4 尿細管と集合管を合わせてネフロンという。
解答
正解3(腎柱は皮質の一部である。)
解説
✗ 1. 誤り
間膜を有する。
「間膜を有する」は誤り。腎臓は腹膜後器官(後腹膜器官)であり、腹膜に包まれないため間膜(mesentery)をもたない。腸間膜・胃間膜のような二重腹膜構造を介して壁に連結される器官ではなく、脂肪被膜・腎筋膜に包まれて後腹壁に直接接している。
✗ 2. 誤り
腎静脈は門脈に注ぐ。
「腎静脈は門脈に注ぐ」は誤り。腎静脈は門脈系ではなく体循環の静脈系に属し、直接下大静脈に注ぐ。左腎静脈は大動脈と上腸間膜動脈の間を横切って右側の下大静脈に流入する(ナットクラッカー現象の発生部位)。門脈に注ぐのは消化管由来の静脈(上・下腸間膜静脈・脾静脈)のみである。
✓ 3. 正しい
腎柱は皮質の一部である。
本選択肢が設問の正しい記述で、正答となる。腎柱は腎錐体(髄質)と腎錐体の間に入り込んだ皮質の延長部分であり、組織学的にも皮質と同じく腎小体や屈曲尿細管を含む。表層の皮質と腎柱を合わせて「皮質迷路」と呼ぶ流儀もあり、ともに発生学的には後腎組織由来である。腎柱の中を葉間動脈・葉間静脈が走行し、皮質と髄質の境界近くで弓状動脈・弓状静脈に移行するため、腎血管の走行路としても機能的に重要である。腎実質の「髄質間に割り込む皮質」と覚えるとよい。
✗ 4. 誤り
尿細管と集合管を合わせてネフロンという。
「尿細管と集合管を合わせてネフロン」は誤り。ネフロンの定義は腎小体(糸球体+ボウマン嚢)+尿細管(近位尿細管・ヘンレループ・遠位尿細管)であり、集合管を含まない。また腎小体が抜けているため、この表現はネフロンの定義として二重に誤っている。
ポイント
  • 腎柱は皮質の延長で髄質の腎錐体間に入り込む部分。葉間動静脈の走行路として重要。

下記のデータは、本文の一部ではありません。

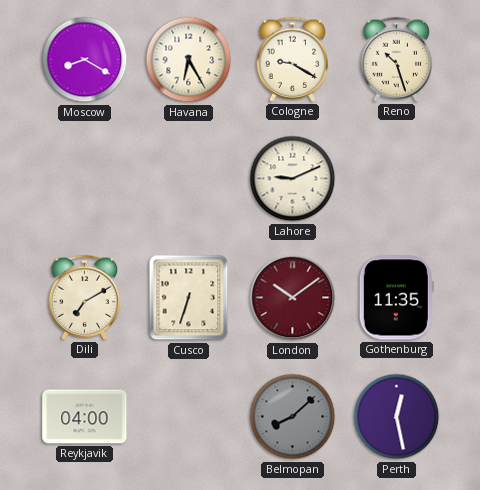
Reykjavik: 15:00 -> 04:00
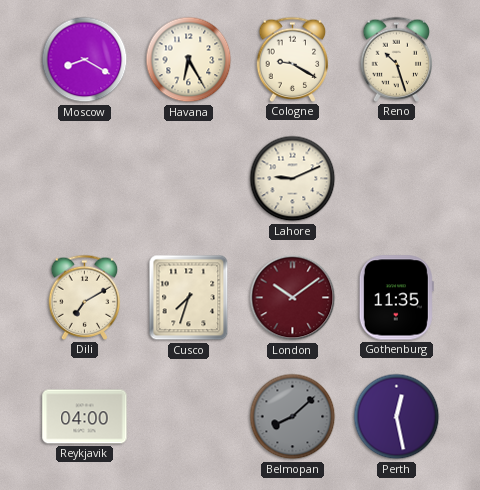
Cusco: 6:33 -> 7:33
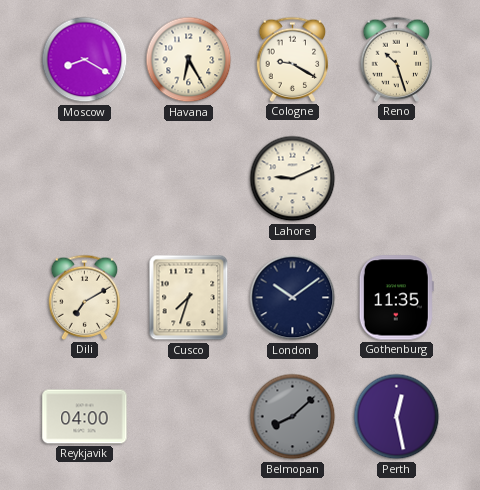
London dial: burgundy -> navy
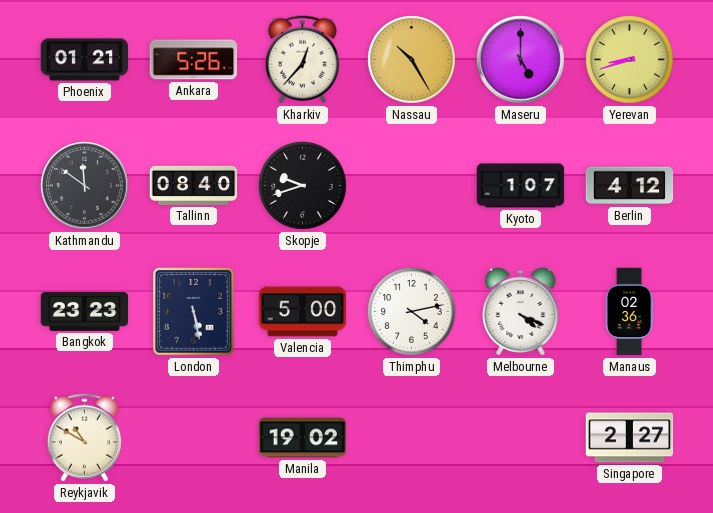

  • 覚え方のコツ: 「柱は皮質の柱、錐体の間を支える」とイメージ。腎実質=皮質(本体+腎柱)+髄質(腎錐体)と2階建てで描く。
  • 関連知識: 腎動脈の分岐階層は「腎動脈→葉間動脈(腎柱内)→弓状動脈(皮髄境界)→小葉間動脈(皮質内を上行)→輸入細動脈→糸球体」。

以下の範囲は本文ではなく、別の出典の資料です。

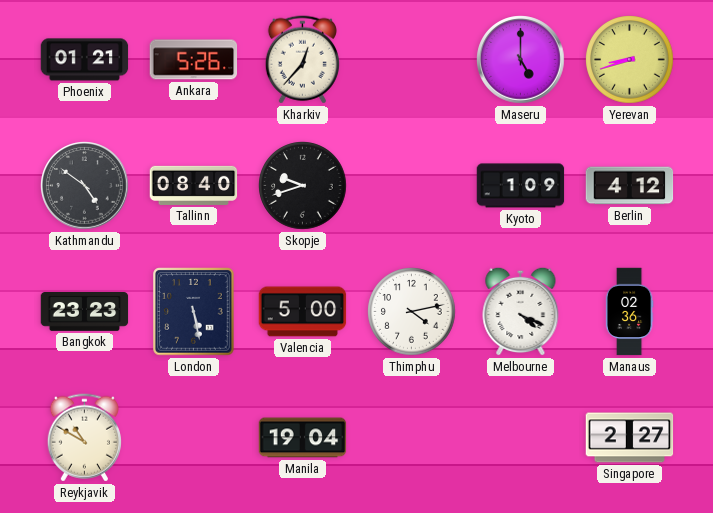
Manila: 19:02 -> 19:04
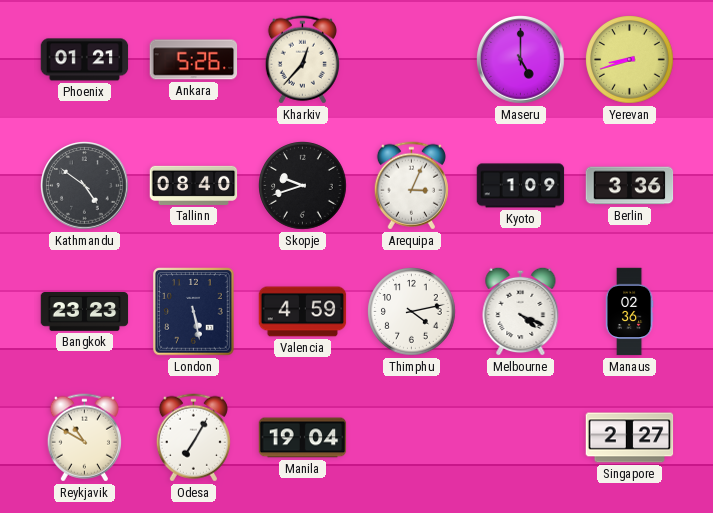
Arequipa: none -> 3:04
Berlin: 4:12 -> 3:36
Valencia: 5:00 -> 4:59
Odesa: none -> 7:05
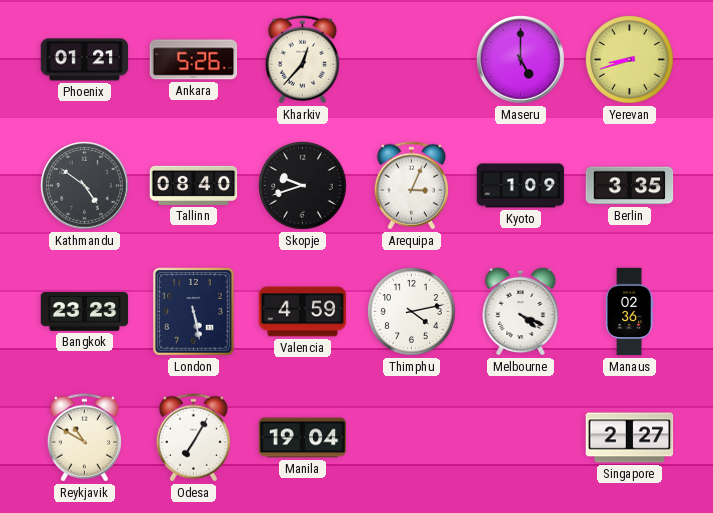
Berlin: 3:36 -> 3:35
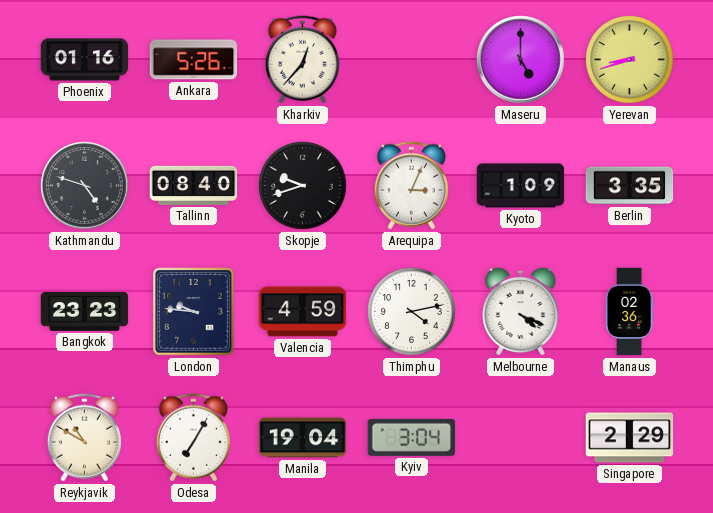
Phoenix: 01:21 -> 01:16
Kathmandu: 4:51 -> 4:48
London: 5:28 -> 9:46
Kyiv: none -> 3:04
Singapore: 2:27 -> 2:29
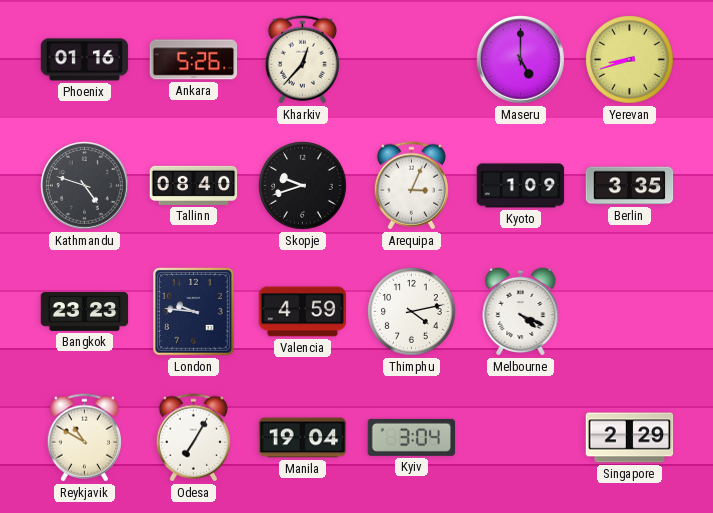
Manaus: 02:36 -> none
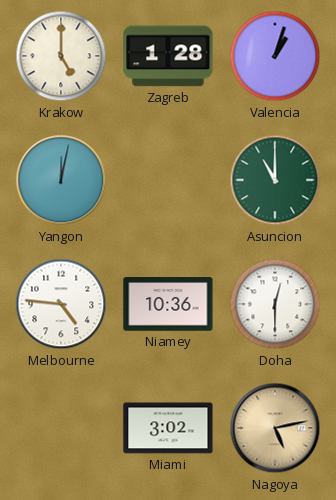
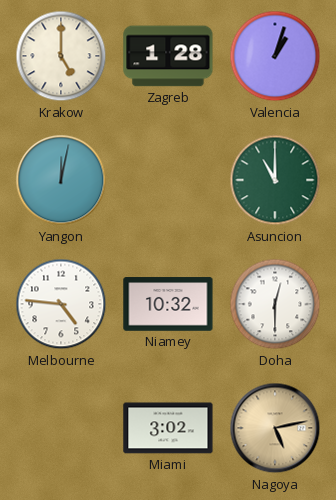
Niamey: 10:36 -> 10:32
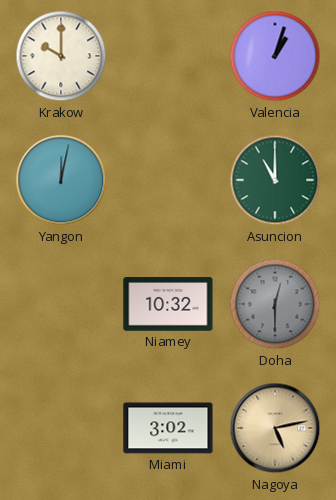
Krakow: 5:00 -> 10:00
Zagreb: 1:28 -> none
Melbourne: 4:46 -> none
Doha dial: white -> grey
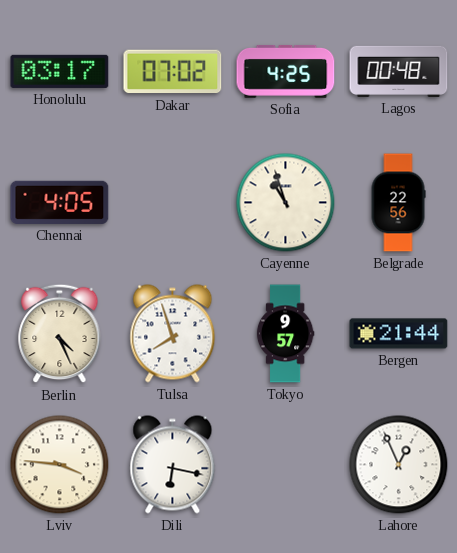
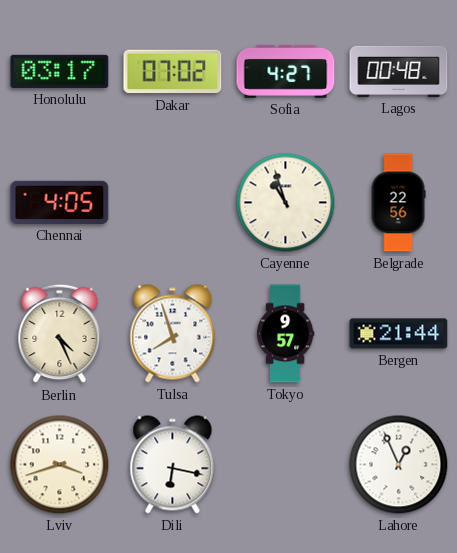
Sofia: 4:25 -> 4:27
Lviv: 3:46 -> 3:42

  • よくある間違い: 腎柱を髄質の一部と誤認/腎静脈を門脈系と混同/腎臓に間膜があると誤答。
  • 臨床応用: 腎細胞癌の腎部分切除術ではCT上で腎柱を走る葉間動脈・葉間静脈の評価が必須。腎柱肥大(column of Bertin)は正常変異として腫瘤と誤診されやすい。
比較表
腎の構造区分 内容 由来
皮質 表層、腎小体を含む 後腎組織
腎柱 皮質が髄質間に突出した部分 後腎組織(皮質と同由来)
髄質 腎錐体8〜12個 後腎組織
腎乳頭 腎錐体の先端 後腎組織
腎盂・腎杯 尿の集合路 尿管芽
解説画像
あマ指 第30回(2022) 問題19|腎臓について正しいのはどれか。 解説図
あマ指 第30回(2022) 問題19|腎臓について正しいのはどれか。